ACTION ITEM ▸ Which architects designed the house described in the article about Petrie Terrace?

SELECTED EXTRACT ▸

[Start of section]

Against the Grain

A new house in a historic Brisbane neighbourhood exemplifies conscientious design and a simpler way of living.

The Brisbane suburb of Petrie Terrace has always been an exception to the rule. In the 1860s, when land was subdivided for housing, lots were set at seven perches (approx. 177-square-metres) and modest workers’ cottages emerged, cheek-by-jowl. As population escalated, fears for developing slum conditions prompted 1885 legislation increasing lot sizes to 16 perches (approx. 405-square-metres). The ruling precluded the development of terrace housing which is why Brisbane became a city of pavilions – timber and tin cottages – on relatively generous lots. Despite present day densification, Petrie Terrace remains a tight-weave anomaly in the city’s loose-weave urban fabric.

When Neil and Fiona spotted a vacant seven-perch-block in the area soon after they moved to Brisbane, it sparked in them the idea to build a new house that would be in keeping with the cosy dimensions and quaint streetscape of the historic neighbourhood. Early discussions with architects Paul Owen and Steve Hunt of Owen Architecture centred around how to achieve a sense of generosity within a compact plan.

“Generally Brisbane people can’t believe you can build on 177-square-metres, it’s mind blowing to them,” Neil says. “We’ve lived in Sydney (in a terrace house)… travelled to Japan and seen how the Japanese live in smaller spaces and we wanted to emulate that here with our own version.”

But designing a house that was, by local standards, compact, was not the end game. It was more about finding ways to create a home suited to Neil and Fiona’s way of life, supporting their desire “to live simply and embrace the community”. Civic-mindedness is what defines the architecture. A notion demonstrated from the footpath where garden, pavement and letterbox combine to make an intriguing micro-urban realm. Masonry works hard: stepping to guide visitors to the front door, stacking to fashion the seat and letterbox, circling to frame olive tree and finally, ramping to guide Neil’s Japan-import scooter to its secured base and custom brass wheel lock.

The highly choreographed sequence of movement between street and interior is guided by material expression and supported by a series of carefully manipulated thresholds. The front door, or gate as it appears, announces entry into the private realm and sunlit spaces of the antechamber. Here masonry returns to define small-scale territories; a place for wall-hung bicycles, a seat by the window and brick ledge on which to lean. Sliding glass doors and a diaphanous curtain act as the final filters separating the bustle of the street from the sanctuary of inside.

The largest room in the house, the combined kitchen and dining room, is by anyone’s standards generous, appearing larger still as it spills onto driveway and trellised outdoor room. Other clever, illusionary ploys give the room primacy. Flanking rooms are by contrast, compact but beyond these, views to the street and back garden are framed, bestowing upon the central space an even greater depth of field. A deliberately “singular” visual expression adds to the sense of spatial generosity, achieved through the careful control of material and surface treatments.

[End of section]

COLLECTED MATERIAL ▸

[Start of section]

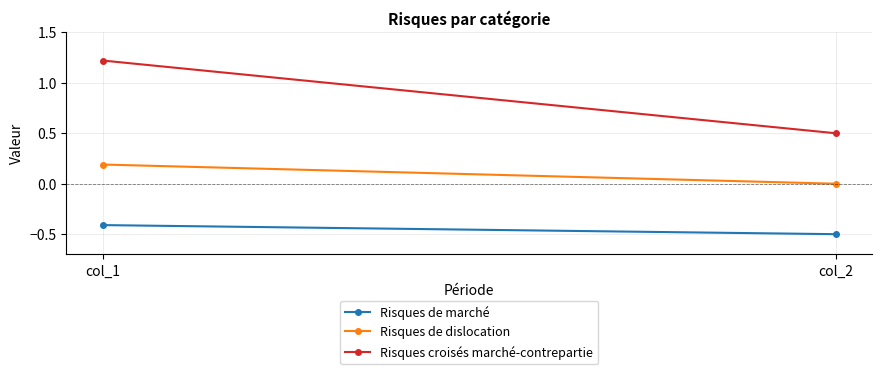

The value of Risques croisés marché-contrepartie at col_2 is 0.7. True or false?

False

[End of section]

WRITTEN REPLY ▸ Paul Owen and Steve Hunt of Owen Architecture.